PROVIDED TEXT
────────────────────

HUNTSVILLE, Alabama – The giant rocket fuel tank NASA unloaded Thursday from one of the world’s legendary airplanes at Marshall Space Flight Center is a high-stakes bet on the future of space exploration.
“When you build fast and test fast, you can fail fast,” admitted John Vickers, NASA project manager for the Composite Cryotank Technology Demonstration to be performed at Marshall this summer. But, Vickers said, “We have very high confidence we’re not going to fail the test.”
The 18-foot-diameter tank flew to Alabama aboard NASA’s legendary Super Guppy, a puffed-up cargo transport that has hauled major pieces of space hardware across the country for decades in various models. This time, the hardware wasn’t metal, but a composite-material cylinder 20 feet tall and some 30 percent lighter than an aluminum tank of the same size.

────────────────────

PROBLEM STATEMENT
From the fuel tank article, return word for word the passage starting at "HUNTSVILLE, Alabama –" and ending at "of space exploration.". The listing that follows is separate material and has no connection to the fuel tank article.

COLLECTED DATA
────────────────────

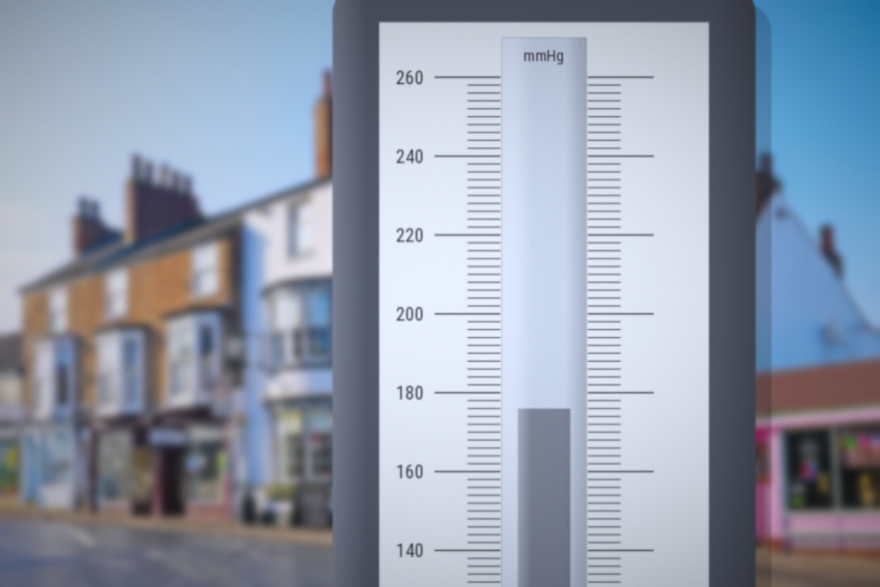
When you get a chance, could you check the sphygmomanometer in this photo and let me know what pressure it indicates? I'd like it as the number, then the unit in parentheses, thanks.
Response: 176 (mmHg)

────────────────────

YOUR RESPONSE
HUNTSVILLE, Alabama – The giant rocket fuel tank NASA unloaded Thursday from one of the world’s legendary airplanes at Marshall Space Flight Center is a high-stakes bet on the future of space exploration.